BVn füllen also einen gesetzlich vorgegebenen, aber im Detail nicht ausgeführten Rahmen aus.
• § 30 ArbVG regelt den Wirksamkeitsbeginn, § 31 ArbVG die Rechtswirkungen von BVn: Sie sind „innerhalb ihres Geltungsbereichs unmittelbar rechtsverbindlich”; Abs 1. Abs 3 bestimmt, dass BVn durch „Einzelvereinbarung weder aufgehoben noch beschränkt”, vielmehr nur verbessert werden können: „Einzelvereinbarungen sind nur gültig, soweit sie für den Arbeitnehmer günstiger sind oder Angelegenheiten betreffen, die durch [BVn] nicht geregelt sind.”
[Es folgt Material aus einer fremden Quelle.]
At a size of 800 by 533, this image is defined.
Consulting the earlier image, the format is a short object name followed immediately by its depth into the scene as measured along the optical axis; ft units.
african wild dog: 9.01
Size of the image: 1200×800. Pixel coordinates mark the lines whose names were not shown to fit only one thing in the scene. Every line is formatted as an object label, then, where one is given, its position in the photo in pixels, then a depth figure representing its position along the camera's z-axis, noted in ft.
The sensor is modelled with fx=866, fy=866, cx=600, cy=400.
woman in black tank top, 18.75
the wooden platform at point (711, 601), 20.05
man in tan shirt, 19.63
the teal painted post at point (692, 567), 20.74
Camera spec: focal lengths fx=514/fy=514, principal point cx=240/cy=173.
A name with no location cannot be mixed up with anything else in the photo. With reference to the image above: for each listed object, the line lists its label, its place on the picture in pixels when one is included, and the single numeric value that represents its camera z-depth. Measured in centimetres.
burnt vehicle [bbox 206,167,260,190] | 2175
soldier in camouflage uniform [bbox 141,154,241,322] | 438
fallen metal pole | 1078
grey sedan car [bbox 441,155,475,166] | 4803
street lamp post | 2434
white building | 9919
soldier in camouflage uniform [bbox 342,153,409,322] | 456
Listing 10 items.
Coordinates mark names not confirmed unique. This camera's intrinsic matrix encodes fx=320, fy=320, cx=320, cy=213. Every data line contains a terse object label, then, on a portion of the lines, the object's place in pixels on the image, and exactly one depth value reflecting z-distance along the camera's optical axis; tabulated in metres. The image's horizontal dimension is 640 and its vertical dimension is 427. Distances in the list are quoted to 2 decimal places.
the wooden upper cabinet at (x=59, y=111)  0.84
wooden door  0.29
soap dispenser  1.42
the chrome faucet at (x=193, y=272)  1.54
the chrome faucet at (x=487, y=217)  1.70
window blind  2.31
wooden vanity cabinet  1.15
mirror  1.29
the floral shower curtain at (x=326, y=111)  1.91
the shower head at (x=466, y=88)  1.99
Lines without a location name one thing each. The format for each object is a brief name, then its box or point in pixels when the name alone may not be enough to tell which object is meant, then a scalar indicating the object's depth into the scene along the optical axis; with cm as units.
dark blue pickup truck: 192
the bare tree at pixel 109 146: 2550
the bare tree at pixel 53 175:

• § 32 ArbVG regelt die Geltungsdauer von BVn: Sie bestimmen grundsätzlich ihre Geltungsdauer selbst und können „von jedem Vertragspartner unter Einhaltung einer Frist von drei Monaten zum letzten eines Kalendermonats schriftlich gekündigt werden”.
• Die BV begründet ein Dauerrechtsverhältnis; allgemein zur Kündigung und den DSchVn → KAPITEL 6: Bedeutung der Unterscheidung.